怒りの矛先を向けられたクラリスは手を振りほどけないままだった。このまま無理に手を放そうとすればこの姫が何をするのか見当もつかない。その上、怒りのせいか腕を掴む姫の力が強く、無理に引きはがすこともできないほどだった。

姫は怒りのままクラリスの手を引いて王宮内を突き進んでいく。


「セレスティーナ姫!どちらに向かわれるのです?」


そう尋ねても姫の口から出てくるのは「陛下、私はこんなにもお慕い申しておりますのに」というランティス陛下への愛だけだった。

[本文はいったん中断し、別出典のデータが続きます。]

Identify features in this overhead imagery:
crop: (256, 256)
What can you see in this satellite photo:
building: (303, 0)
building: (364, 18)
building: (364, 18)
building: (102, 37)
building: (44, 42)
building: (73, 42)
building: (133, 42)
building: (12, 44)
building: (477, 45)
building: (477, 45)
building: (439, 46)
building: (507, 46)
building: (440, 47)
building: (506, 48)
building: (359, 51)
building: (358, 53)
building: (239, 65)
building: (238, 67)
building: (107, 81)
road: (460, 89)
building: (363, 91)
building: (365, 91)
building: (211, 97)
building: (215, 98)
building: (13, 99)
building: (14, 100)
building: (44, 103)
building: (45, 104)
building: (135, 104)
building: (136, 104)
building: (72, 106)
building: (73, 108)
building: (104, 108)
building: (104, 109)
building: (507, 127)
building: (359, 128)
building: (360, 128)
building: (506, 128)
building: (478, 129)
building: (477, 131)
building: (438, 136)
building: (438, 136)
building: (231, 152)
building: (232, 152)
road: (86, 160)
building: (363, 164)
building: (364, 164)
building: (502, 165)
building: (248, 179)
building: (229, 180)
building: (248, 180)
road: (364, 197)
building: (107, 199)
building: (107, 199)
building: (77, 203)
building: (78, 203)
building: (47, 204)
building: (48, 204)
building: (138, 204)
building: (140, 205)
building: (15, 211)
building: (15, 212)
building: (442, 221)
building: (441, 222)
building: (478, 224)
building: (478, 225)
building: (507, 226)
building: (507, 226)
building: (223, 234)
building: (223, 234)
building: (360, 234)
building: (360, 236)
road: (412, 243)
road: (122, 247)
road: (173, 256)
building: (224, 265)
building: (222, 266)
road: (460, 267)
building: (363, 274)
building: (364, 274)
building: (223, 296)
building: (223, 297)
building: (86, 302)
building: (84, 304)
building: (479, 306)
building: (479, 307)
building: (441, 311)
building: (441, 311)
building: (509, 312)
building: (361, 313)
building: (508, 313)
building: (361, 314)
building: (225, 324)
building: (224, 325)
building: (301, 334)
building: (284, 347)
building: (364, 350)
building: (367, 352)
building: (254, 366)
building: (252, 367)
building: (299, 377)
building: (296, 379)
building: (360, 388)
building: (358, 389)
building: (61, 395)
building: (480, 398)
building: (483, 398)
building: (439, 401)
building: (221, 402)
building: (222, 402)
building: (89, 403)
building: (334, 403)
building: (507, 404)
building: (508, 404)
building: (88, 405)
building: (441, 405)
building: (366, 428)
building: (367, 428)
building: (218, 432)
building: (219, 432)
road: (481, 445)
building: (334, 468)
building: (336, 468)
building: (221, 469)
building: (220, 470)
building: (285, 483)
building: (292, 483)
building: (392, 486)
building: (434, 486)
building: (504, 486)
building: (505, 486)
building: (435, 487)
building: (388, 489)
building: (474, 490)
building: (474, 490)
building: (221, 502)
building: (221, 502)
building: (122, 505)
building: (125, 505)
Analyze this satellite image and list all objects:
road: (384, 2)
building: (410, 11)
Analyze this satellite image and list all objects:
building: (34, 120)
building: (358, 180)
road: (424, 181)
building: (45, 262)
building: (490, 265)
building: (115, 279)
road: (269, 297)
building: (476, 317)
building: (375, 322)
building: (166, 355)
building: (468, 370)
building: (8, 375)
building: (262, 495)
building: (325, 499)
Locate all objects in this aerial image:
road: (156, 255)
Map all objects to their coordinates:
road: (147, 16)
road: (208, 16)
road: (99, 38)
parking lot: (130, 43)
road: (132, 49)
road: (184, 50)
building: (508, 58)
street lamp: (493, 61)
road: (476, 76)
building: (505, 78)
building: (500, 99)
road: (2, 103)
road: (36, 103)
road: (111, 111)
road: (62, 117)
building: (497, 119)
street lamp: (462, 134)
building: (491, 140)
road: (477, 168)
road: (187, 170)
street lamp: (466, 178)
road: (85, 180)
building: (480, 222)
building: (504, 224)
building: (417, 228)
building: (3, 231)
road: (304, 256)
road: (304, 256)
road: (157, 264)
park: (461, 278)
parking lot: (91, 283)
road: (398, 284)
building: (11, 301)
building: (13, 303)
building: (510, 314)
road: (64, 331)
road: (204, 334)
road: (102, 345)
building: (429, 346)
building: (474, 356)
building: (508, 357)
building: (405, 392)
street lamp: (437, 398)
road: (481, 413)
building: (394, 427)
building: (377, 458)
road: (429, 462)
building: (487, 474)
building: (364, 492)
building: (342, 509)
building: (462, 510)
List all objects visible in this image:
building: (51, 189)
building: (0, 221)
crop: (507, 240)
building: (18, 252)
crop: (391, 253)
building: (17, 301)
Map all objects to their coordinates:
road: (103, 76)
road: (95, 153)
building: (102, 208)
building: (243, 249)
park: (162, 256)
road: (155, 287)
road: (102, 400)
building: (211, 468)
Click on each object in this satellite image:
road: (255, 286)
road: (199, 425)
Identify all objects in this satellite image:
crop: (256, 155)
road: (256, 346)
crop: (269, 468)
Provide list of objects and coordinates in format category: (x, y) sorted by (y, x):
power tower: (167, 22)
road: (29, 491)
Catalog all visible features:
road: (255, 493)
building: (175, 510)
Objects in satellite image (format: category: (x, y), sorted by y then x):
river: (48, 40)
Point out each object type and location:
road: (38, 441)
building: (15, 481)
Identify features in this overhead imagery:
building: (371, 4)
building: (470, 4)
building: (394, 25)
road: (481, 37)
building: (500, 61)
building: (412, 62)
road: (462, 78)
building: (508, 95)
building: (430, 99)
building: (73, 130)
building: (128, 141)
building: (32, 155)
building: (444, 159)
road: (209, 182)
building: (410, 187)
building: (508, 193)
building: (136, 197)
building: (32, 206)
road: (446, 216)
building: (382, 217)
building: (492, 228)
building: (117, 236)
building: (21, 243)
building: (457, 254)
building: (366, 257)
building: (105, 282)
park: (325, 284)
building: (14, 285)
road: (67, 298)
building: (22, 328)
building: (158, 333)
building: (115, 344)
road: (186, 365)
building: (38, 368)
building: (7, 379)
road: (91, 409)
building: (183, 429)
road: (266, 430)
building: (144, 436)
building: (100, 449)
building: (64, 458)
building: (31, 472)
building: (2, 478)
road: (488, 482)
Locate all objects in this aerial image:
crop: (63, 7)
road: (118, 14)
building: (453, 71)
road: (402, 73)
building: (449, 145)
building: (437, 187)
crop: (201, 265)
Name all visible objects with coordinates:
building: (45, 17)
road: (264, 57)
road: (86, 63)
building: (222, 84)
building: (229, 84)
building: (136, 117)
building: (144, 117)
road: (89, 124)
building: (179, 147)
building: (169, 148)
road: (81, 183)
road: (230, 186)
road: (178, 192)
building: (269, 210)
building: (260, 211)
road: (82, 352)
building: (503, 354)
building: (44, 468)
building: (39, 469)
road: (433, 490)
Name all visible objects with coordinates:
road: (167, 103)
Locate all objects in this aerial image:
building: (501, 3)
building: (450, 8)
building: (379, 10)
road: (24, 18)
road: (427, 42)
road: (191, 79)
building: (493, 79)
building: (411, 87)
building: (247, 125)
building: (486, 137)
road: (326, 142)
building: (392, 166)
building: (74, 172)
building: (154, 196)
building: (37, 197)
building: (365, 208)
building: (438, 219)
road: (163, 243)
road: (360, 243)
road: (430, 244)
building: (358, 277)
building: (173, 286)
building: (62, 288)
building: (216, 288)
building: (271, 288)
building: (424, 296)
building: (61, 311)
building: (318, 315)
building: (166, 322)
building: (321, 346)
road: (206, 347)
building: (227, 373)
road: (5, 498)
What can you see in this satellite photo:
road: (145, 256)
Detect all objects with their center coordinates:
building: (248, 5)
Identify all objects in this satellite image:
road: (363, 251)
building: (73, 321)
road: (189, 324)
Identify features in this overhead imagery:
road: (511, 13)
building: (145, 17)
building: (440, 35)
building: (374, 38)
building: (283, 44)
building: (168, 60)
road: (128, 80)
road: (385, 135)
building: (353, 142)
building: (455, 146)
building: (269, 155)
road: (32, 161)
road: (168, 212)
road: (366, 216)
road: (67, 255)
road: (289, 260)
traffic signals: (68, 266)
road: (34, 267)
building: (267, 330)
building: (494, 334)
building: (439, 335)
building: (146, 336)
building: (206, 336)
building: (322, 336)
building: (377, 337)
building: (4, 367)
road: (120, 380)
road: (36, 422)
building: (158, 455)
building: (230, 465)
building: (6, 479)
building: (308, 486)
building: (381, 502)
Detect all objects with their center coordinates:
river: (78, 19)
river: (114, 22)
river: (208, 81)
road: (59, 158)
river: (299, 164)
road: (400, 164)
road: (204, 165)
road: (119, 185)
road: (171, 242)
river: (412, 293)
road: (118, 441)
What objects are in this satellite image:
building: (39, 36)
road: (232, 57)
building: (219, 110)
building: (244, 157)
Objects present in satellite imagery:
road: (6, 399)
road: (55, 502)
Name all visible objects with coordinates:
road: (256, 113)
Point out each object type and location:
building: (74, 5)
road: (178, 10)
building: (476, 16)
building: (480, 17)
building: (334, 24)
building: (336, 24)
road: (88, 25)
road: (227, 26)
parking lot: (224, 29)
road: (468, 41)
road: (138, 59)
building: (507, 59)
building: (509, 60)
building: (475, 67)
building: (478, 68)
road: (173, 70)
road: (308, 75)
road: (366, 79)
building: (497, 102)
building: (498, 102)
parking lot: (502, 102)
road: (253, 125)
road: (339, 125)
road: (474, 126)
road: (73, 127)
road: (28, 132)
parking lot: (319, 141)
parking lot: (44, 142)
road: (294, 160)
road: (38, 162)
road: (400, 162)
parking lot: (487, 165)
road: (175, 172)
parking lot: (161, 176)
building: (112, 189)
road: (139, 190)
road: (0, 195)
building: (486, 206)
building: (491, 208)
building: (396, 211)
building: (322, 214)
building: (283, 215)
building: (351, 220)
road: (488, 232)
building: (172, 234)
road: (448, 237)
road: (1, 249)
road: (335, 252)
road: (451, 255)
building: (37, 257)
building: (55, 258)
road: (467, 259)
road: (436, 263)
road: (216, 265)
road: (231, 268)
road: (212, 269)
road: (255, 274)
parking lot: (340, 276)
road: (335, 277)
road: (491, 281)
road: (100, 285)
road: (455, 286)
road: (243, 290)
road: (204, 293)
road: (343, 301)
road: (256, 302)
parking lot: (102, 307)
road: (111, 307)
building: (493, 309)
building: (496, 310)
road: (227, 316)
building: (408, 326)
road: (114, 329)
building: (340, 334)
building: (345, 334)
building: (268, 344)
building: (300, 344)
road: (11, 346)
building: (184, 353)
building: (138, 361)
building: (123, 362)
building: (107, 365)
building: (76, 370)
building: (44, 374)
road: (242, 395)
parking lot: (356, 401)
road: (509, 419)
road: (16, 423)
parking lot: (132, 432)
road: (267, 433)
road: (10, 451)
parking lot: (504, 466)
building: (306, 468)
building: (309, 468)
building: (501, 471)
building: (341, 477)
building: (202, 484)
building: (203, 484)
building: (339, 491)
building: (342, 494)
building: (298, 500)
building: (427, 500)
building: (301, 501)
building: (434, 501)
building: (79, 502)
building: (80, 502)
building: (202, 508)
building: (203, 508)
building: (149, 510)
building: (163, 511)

セレスティーナ姫の国であるリゼルタ国とは交流が盛んなようで、隣国の王族の方々も頻繁にこの城に訪れるらしい。姫も幼い頃から何度もこの城に訪れているのだろう、ついこの前城にやってきたばかりのクラリス以上にこの城を知り尽くしている様子だった。

姫はどんどん城の奥まったところへと突き進んでいく。

そしてようやく足が止まったかと思うとクラリスの方を向き直り、口の端を上げてにこう言った。


「貴女、お茶係よね」


クラリスは何を聞かれているのか分からないまま「左様にございますが」と答えた。


「陛下は貴女にお茶を頼んだのでしょう?」


「え、ええ…」


そう答えてから、まさかと一つの可能性が頭を過る。


「貴女に代わって私がお茶を淹れて差し上げますわ」


「私も茶を淹れるのは得意ですもの」と笑う姫が恐ろしくて、クラリスは冷汗をかいた。それだけでは終わらないような、そんな嫌な胸騒ぎもした。